▶ DESCRIPTION OF THE TASK
When the string "lines" occurs in a line of the records, show that line.

==================================================

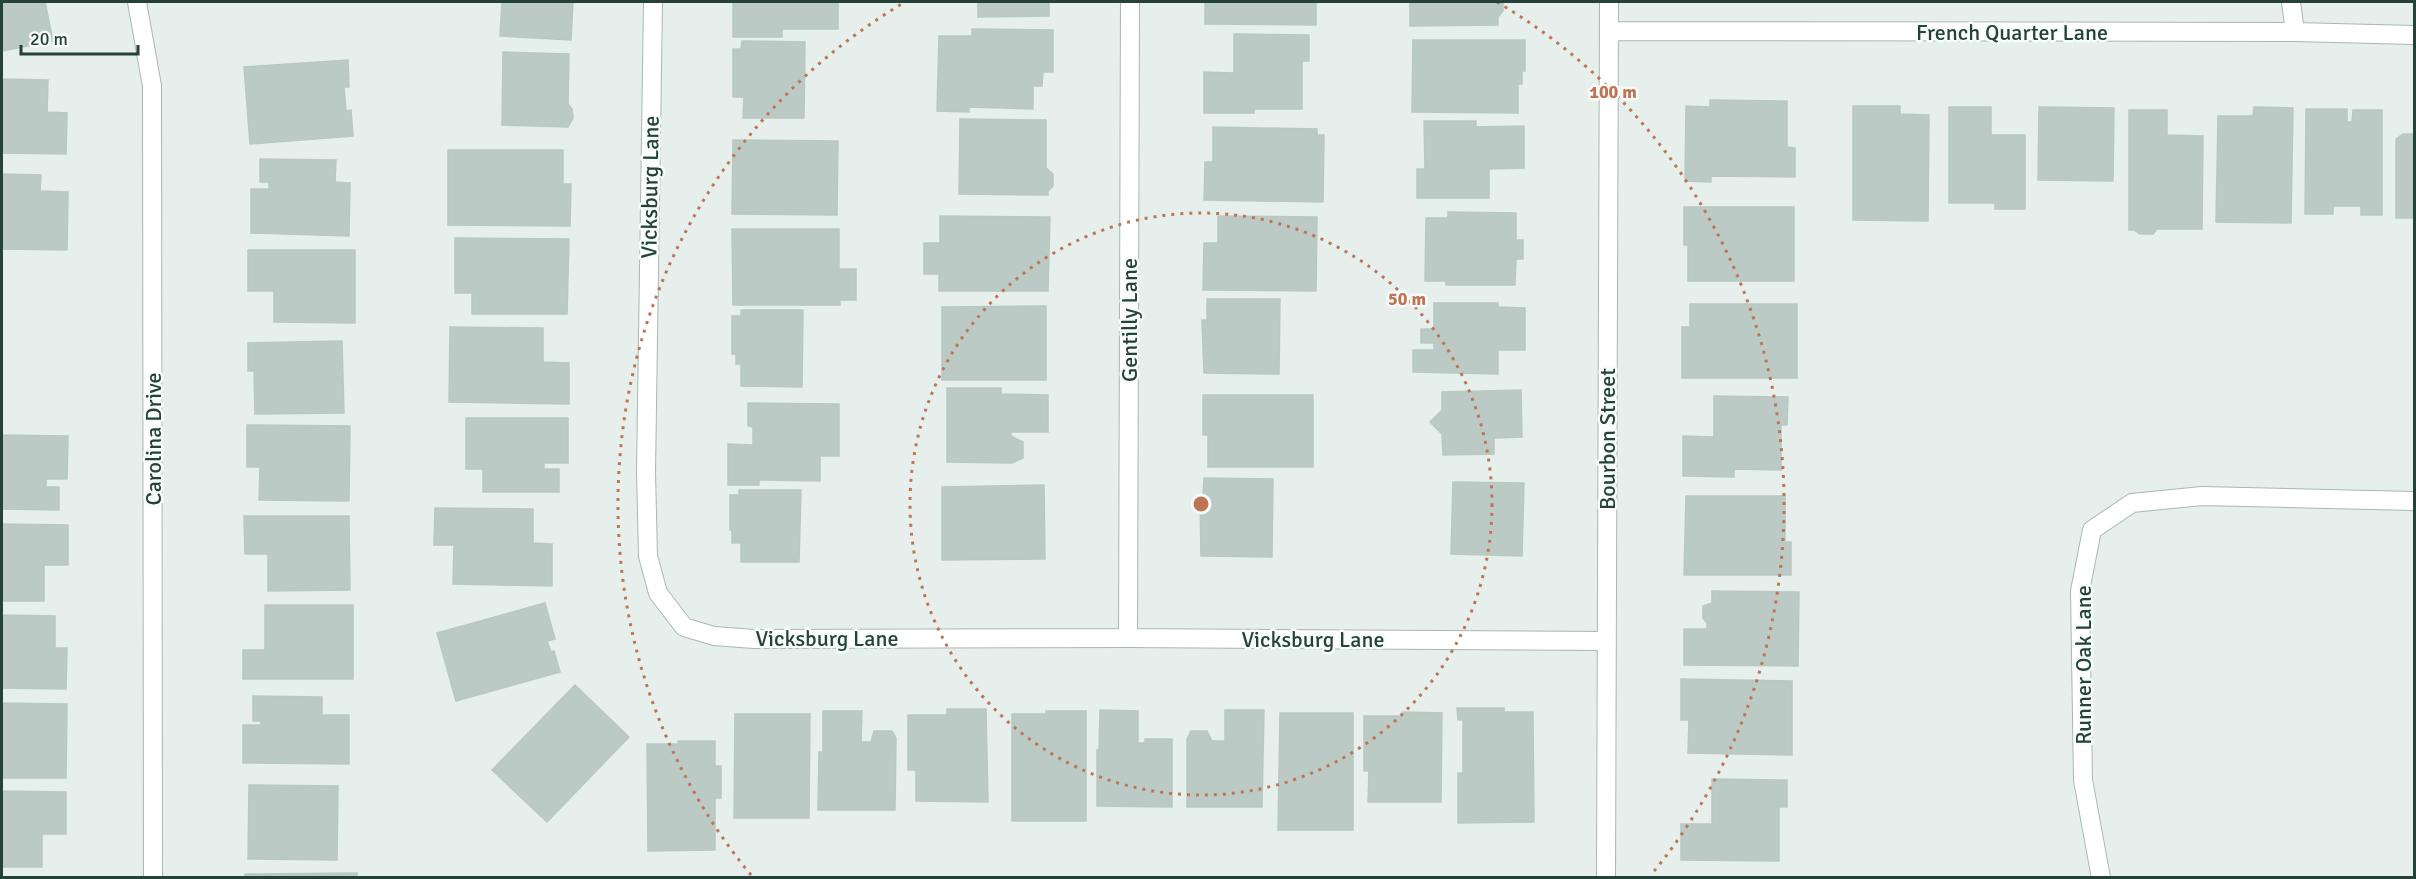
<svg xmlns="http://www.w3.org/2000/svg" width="2416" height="879" font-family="Signika,sans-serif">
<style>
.building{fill:#bbcac4;stroke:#b8c9c2;stroke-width:1.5}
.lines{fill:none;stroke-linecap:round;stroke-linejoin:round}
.minor-casing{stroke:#a8b8b2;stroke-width:20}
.minor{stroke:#fff;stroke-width:18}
.ring{fill:none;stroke:#c07456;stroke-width:3;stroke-dasharray:3 6}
.labels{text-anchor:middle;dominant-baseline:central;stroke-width:5;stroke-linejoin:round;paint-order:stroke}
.street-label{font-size:22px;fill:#24423a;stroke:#f7fbf9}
.centre{fill:#c07456;stroke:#f7fbf9;stroke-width:3}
.ring-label{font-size:18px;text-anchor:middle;font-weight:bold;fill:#c07456;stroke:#f7fbf9;stroke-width:5;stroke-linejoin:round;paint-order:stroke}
</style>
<rect width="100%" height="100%" fill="#e6efeb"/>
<path class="building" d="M2,2H45L53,41L2,51Z
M502,2H573L571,40L500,36Z
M733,2H838V29H782V37H733Z
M978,2H1049V16L978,17Z
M1205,2H1316V25L1205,24Z
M1410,2H1503V11L1498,17V25L1410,26Z
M972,29L1053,30V72H1043L1042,86H1033V109L969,107V112L937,111L939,36H972Z
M1234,34L1309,35V61H1302V109H1254V113H1204V72L1234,73Z
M1413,40H1525V71H1522V84H1518V113L1412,112Z
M742,41L805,42L804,118H743L744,97H733V49H741Z
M503,52L569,54L568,104L572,109L573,118L568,127L502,125Z
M348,60L349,87H344L346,111L351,110L353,136L250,144L244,67Z
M2,79L48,80L47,112L67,113L66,154L2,153Z
M1710,100L1787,101V147L1795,148V177L1711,176V182L1685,181L1686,106L1710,107Z
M1853,106H1900V114L1929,115L1928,221L1853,220Z
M1949,107H1991V135H2025V209H1995V203H1949Z
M2039,107L2114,108L2113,181L2038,180Z
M2254,107L2293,108L2291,223L2216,222L2218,116H2253Z
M2306,109H2347V122H2352L2353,110H2382V215H2361V206H2333V214H2305Z
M2129,110H2167V135L2203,136L2202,229H2157L2153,234H2140L2134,230H2129Z
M960,119L1046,120V168L1053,174V186L1048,191V195L959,194Z
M1424,121H1476V127L1524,126V168L1489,169V198H1417V169H1425Z
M1213,127L1317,129V135H1324L1323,202L1204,200L1205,162H1213Z
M2403,134H2414V218H2396V139Z
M733,140L838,141L837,215L732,214Z
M448,150H563V184H571L570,226L448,225Z
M260,159L336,160L335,182L350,183L349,236L251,233V189H269V182H260Z
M2,174L41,175L40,191L68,192L67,250L2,249Z
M1684,207H1794V281H1688V245H1684Z
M1448,212L1516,213V240H1523V259H1516L1515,285H1446V281H1425L1426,218H1448Z
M940,216L1050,217L1048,291H939V274H924V243H940Z
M1218,216L1317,217L1316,291L1203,290L1204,243H1218Z
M732,229H839V269H856V300H840V305H733Z
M455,238L569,239L567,314H472V293H455Z
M248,250H355V323L274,322V291H248Z
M1207,299H1280L1279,374L1204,373L1202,320H1207Z
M1434,303H1498V307L1525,308V350H1498V374L1413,372V350H1434V343H1421V329H1434Z
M1690,304H1797V378H1682V327H1690Z
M1046,306V380H942V307Z
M741,310H803L802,387L741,386V364H736V354H732V316H741Z
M450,327L543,328V362L569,363V404L449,402Z
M342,341L344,413L255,414L254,371H248V343Z
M947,388H1001V394L1048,395V432H1011V436L1023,442V458L1012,463L947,462Z
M1521,390L1522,437L1494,438V454L1443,455L1442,434L1430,422L1442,410V392Z
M1203,395H1313V467H1208V435H1203Z
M1714,396L1788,397L1787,425H1781V470L1734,469V477L1683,476V436L1714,437Z
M748,403L839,404V456H820V481L759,480V485H728V444L753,445V427L748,426Z
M466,418H568V463H544V469H559V492H483V469H466Z
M247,425L350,426L349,501L259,500L260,467H247Z
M2,435L68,436L67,479H46V487H59V510L2,509Z
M1204,478L1273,479L1272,557L1201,556L1200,496H1203Z
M1453,482L1524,483L1522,556L1451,554Z
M1044,485L1045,559L942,560V487Z
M739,490H801L799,562H741V543H732V530H730V495H739Z
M1686,496H1785V542H1791V575H1684Z
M435,508L533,509V543L552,544V586L453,584L454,545H434Z
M244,516H349L350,590L268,591V554H245Z
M2,524L68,525V565H44V601H2Z
M1712,591L1799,592L1798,666L1684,665V629H1707V623L1703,618V606L1712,603Z
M545,603L555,639L547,641L551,652L554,651L560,672L456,701L437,633Z
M265,605H353V679H243V650H265Z
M2,615L55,616V648H67L66,689L2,688Z
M1681,679L1792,681V755L1688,753L1689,720H1681Z
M575,685L629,737L547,822L492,770Z
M253,696L322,697V715H349V764L243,763V725H261V721H253Z
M2,703L67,704L66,778H2Z
M1457,708H1504V712H1533L1534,822L1458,823V773H1463V720H1458Z
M947,709H986L988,802L916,801V770H908V715H947Z
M1100,710L1138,711V743H1145V739H1172V807L1097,806V750H1099Z
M1225,710H1264L1262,807H1187V739L1191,731H1207L1212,741H1225Z
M823,711H862L861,742H871L874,731H892L896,738L895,810H818L819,752H823Z
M1046,711H1086V821H1012V714H1046Z
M1403,712L1442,713L1441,802H1368L1369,771H1364V716H1403Z
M1280,713H1353V830H1278Z
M735,714H810L809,818H734Z
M678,741H715V766H721V798H715V850L648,851L647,744H679Z
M1712,779L1787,780V807H1779V861L1681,860V824H1712Z
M249,785L338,786L337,860L248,859Z
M2,791L66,792V834H42V867H2Z
M357,873V878H245V874Z"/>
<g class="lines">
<g class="minor-casing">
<path id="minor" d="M137,2L152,86L153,878
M653,2L646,472L648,556L658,593L684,627L714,636L754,639L1128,638L1606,641
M2291,2L2295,32
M1609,31L2295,32L2414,35
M1128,638L1130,2
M1606,878L1609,2
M2101,878L2083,780L2080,591L2092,530L2132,503L2202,496L2414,501"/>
</g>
<use href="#minor" class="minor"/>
</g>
<g class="ring">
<circle cx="1201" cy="504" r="291"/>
<path d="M751 875A583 583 0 0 1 905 2M1497 2A583 583 0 0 1 1651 875"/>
</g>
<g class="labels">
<g class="street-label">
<text x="2012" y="32">French Quarter Lane</text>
<text transform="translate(650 187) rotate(-89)">Vicksburg Lane</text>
<text transform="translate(1129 320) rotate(-90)">Gentilly Lane</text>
<text transform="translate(153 439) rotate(-90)">Carolina Drive</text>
<text transform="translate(1607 439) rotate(-90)">Bourbon Street</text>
<text x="827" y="638">Vicksburg Lane</text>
<text x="1313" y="639">Vicksburg Lane</text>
<text transform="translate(2083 665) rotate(-90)">Runner Oak Lane</text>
</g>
</g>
<circle cx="1201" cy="504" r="9" class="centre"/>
<g class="ring-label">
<text x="1613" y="98">100 m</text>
<text x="1407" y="305">50 m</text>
</g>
<rect width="2416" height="879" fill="none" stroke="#24423a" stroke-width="6"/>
<path d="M21 45v9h117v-9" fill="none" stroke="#24423a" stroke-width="3"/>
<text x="30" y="45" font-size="18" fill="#24423a" stroke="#f7fbf9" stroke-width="4.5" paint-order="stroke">20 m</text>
</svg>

==================================================

▶ EXPECTED OUTPUT
.lines{fill:none;stroke-linecap:round;stroke-linejoin:round}
<g class="lines">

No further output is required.